- ABOUT THIS EXERCISE
Reproduce the lines below with every "キスマイ" renamed to "Kis-My-Ft2" and nothing else changed, leaving out the pictures.

(LISTED ENTRIES Opens)

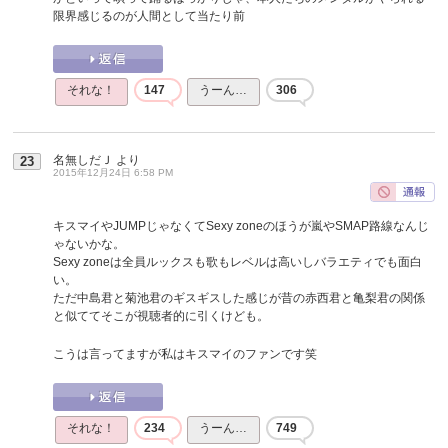
限界感じるのが人間として当たり前
それな！
147
うーん…
306
名無しだＪ
より
23
2015年12月24日 6:58 PM
キスマイやJUMPじゃなくてSexy zoneのほうが嵐やSMAP路線なんじ
ゃないかな。
Sexy zoneは全員ルックスも歌もレベルは高いしバラエティでも面白
い。
ただ中島君と菊池君のギスギスした感じが昔の赤西君と亀梨君の関係
と似ててそこが視聴者的に引くけども。
こうは言ってますが私はキスマイのファンです笑
それな！
234
うーん…
749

(LISTED ENTRIES Closes)

- FINAL ANSWER
限界感じるのが人間として当たり前
それな！
147
うーん…
306
名無しだＪ
より
23
2015年12月24日 6:58 PM
Kis-My-Ft2やJUMPじゃなくてSexy zoneのほうが嵐やSMAP路線なんじ
ゃないかな。
Sexy zoneは全員ルックスも歌もレベルは高いしバラエティでも面白
い。
ただ中島君と菊池君のギスギスした感じが昔の赤西君と亀梨君の関係
と似ててそこが視聴者的に引くけども。
こうは言ってますが私はKis-My-Ft2のファンです笑
それな！
234
うーん…
749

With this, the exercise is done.